Available data
--
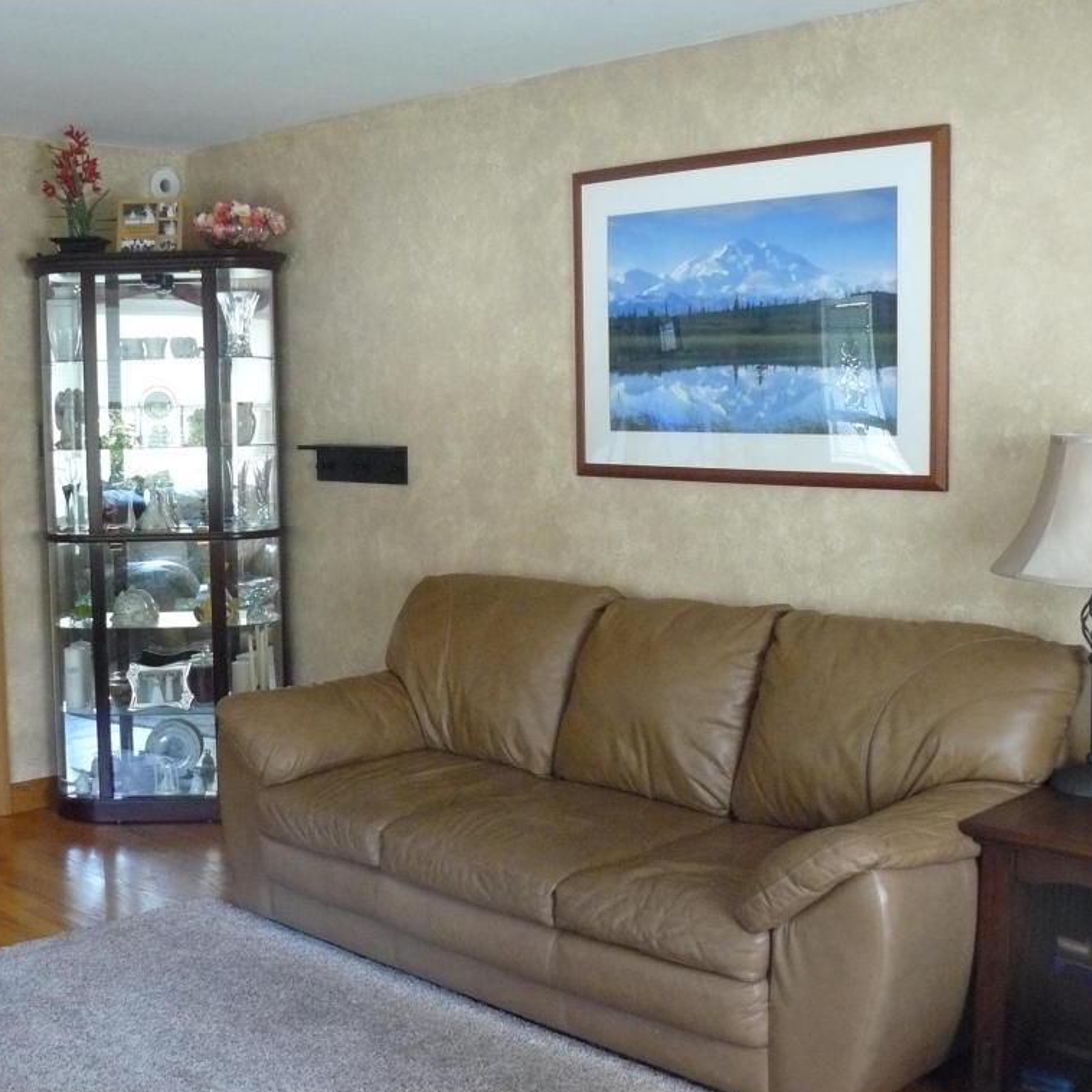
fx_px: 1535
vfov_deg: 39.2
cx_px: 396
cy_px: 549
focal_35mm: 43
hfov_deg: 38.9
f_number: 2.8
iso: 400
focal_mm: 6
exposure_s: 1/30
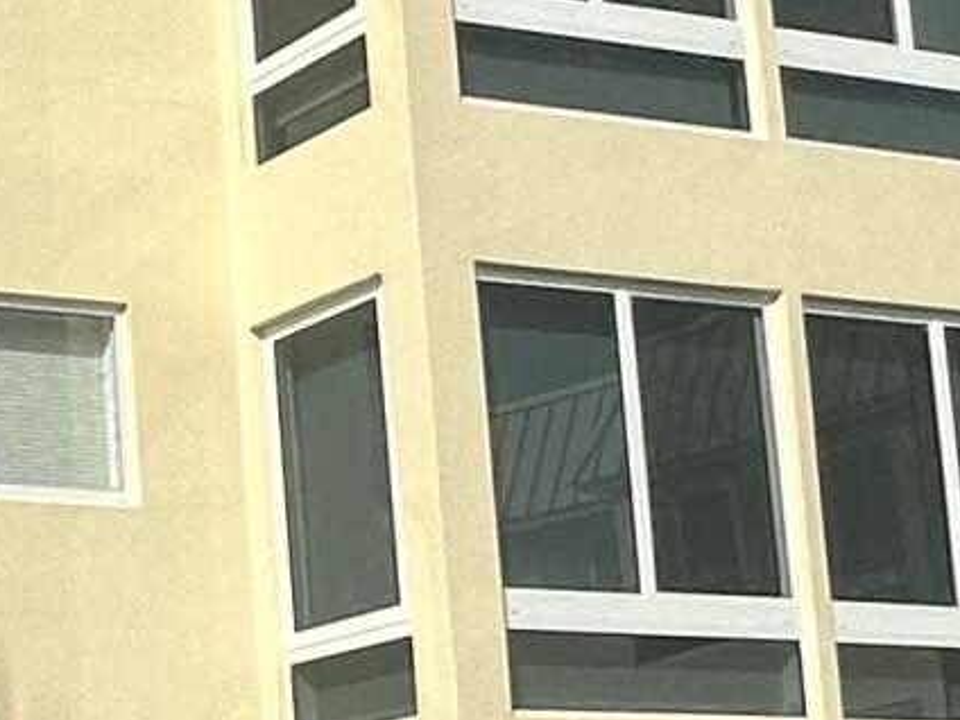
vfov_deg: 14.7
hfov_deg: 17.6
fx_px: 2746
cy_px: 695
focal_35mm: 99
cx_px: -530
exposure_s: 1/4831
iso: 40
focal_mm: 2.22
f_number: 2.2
--
Task brief
Above are records with pictures; repeat them exactly, but without the pictures.

Your response
fx_px: 1535
vfov_deg: 39.2
cx_px: 396
cy_px: 549
focal_35mm: 43
hfov_deg: 38.9
f_number: 2.8
iso: 400
focal_mm: 6
exposure_s: 1/30
vfov_deg: 14.7
hfov_deg: 17.6
fx_px: 2746
cy_px: 695
focal_35mm: 99
cx_px: -530
exposure_s: 1/4831
iso: 40
focal_mm: 2.22
f_number: 2.2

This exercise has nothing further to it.